Her glare could level mountains, her anger burning as bright as the light she produces in her palms.



"And yet you did. Aleksander, you could've… Asked. You know? If you had explained, if you had told me what you wanted to do…" She shakes her head, touches the antlers with fascinated disgust. "Maybe I would've agreed. Maybe not. But you would have given me a choice."



"What do you want me to say, Alina?" She cringes at the name. You correct your course. "Miss Starkov. Ask me, and I shall do it."



There's something in her eyes you can't decipher, when she hears miss Starkov; as if you two are strangers once more.

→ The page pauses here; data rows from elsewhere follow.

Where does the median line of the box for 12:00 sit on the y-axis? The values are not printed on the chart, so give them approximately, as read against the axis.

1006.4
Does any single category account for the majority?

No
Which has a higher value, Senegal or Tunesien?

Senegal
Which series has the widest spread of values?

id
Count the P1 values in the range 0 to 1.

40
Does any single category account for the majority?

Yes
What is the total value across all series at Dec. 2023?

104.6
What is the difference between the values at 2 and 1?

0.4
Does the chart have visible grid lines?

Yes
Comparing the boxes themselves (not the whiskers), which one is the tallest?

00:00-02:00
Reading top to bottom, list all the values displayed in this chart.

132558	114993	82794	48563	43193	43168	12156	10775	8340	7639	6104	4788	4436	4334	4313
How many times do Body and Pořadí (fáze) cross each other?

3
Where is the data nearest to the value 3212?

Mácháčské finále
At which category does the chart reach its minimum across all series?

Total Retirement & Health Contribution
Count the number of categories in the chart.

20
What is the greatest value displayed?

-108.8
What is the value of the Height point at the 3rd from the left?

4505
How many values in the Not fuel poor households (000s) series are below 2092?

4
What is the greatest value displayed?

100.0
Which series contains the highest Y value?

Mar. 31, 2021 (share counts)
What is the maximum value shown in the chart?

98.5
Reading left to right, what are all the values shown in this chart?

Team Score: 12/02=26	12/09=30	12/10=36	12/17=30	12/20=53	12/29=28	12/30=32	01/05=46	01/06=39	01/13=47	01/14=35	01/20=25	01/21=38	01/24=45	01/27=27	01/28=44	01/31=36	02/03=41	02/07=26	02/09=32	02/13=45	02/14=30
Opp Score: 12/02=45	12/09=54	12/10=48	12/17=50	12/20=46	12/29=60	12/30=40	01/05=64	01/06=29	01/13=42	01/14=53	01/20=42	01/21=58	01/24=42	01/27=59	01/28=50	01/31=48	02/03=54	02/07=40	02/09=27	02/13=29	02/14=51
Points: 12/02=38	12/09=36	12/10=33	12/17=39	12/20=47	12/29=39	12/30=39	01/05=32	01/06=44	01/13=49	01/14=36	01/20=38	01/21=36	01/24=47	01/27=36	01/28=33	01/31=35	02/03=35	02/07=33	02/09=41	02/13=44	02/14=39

You are. After what you did, do you really expect to be welcomed back, open arms? Do you expect for more sleepless nights in each other's company in the war room? You've demoted her from queen to pawn.



"Take these off me."



You rise. She lets out a strangled cry as you leave.




Alina, you scream as she leaves, her back turned to you. But Alina won't ever answer to you anymore. She's taken off the amplifier you controlled, and it's not the wound that stings the most.



From pawn to queen to pawn, and then - back at queen, except this time she is not on your side. You've lost control of the board.